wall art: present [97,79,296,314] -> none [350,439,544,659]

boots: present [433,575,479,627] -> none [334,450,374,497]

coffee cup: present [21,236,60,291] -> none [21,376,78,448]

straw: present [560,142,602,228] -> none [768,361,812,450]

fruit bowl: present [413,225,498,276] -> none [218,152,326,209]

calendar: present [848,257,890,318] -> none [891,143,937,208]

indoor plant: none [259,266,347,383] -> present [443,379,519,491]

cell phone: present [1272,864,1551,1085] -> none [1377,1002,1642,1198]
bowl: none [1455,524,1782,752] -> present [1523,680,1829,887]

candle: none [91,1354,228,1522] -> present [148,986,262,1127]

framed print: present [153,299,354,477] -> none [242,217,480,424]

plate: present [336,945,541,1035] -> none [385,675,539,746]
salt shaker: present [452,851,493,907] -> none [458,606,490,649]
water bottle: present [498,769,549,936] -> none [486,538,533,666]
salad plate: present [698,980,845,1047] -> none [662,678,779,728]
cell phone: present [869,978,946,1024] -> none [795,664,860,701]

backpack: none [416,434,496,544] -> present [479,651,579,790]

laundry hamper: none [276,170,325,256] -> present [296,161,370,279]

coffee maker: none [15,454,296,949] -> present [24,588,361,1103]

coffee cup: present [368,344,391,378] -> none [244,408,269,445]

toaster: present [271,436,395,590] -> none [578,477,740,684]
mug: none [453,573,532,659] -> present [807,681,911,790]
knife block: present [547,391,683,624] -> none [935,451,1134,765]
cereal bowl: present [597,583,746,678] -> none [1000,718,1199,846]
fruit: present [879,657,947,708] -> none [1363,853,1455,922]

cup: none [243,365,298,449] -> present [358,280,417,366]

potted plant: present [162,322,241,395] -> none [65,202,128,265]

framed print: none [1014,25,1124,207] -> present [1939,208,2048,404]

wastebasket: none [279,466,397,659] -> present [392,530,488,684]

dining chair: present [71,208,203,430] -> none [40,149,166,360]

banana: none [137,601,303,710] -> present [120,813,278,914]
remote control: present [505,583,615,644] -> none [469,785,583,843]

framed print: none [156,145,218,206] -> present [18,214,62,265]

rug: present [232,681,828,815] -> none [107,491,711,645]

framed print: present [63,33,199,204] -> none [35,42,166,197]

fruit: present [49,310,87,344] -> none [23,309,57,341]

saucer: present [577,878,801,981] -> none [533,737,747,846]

WHAT IS NEEDED: Starting with the line that contains "framed print: present [153,299,354,477]", print each line through the last one in the listing. Include both end lines and add nothing.

COMPLETED TASK:
framed print: present [153,299,354,477] -> none [242,217,480,424]

plate: present [336,945,541,1035] -> none [385,675,539,746]
salt shaker: present [452,851,493,907] -> none [458,606,490,649]
water bottle: present [498,769,549,936] -> none [486,538,533,666]
salad plate: present [698,980,845,1047] -> none [662,678,779,728]
cell phone: present [869,978,946,1024] -> none [795,664,860,701]

backpack: none [416,434,496,544] -> present [479,651,579,790]

laundry hamper: none [276,170,325,256] -> present [296,161,370,279]

coffee maker: none [15,454,296,949] -> present [24,588,361,1103]

coffee cup: present [368,344,391,378] -> none [244,408,269,445]

toaster: present [271,436,395,590] -> none [578,477,740,684]
mug: none [453,573,532,659] -> present [807,681,911,790]
knife block: present [547,391,683,624] -> none [935,451,1134,765]
cereal bowl: present [597,583,746,678] -> none [1000,718,1199,846]
fruit: present [879,657,947,708] -> none [1363,853,1455,922]

cup: none [243,365,298,449] -> present [358,280,417,366]

potted plant: present [162,322,241,395] -> none [65,202,128,265]

framed print: none [1014,25,1124,207] -> present [1939,208,2048,404]

wastebasket: none [279,466,397,659] -> present [392,530,488,684]

dining chair: present [71,208,203,430] -> none [40,149,166,360]

banana: none [137,601,303,710] -> present [120,813,278,914]
remote control: present [505,583,615,644] -> none [469,785,583,843]

framed print: none [156,145,218,206] -> present [18,214,62,265]

rug: present [232,681,828,815] -> none [107,491,711,645]

framed print: present [63,33,199,204] -> none [35,42,166,197]

fruit: present [49,310,87,344] -> none [23,309,57,341]

saucer: present [577,878,801,981] -> none [533,737,747,846]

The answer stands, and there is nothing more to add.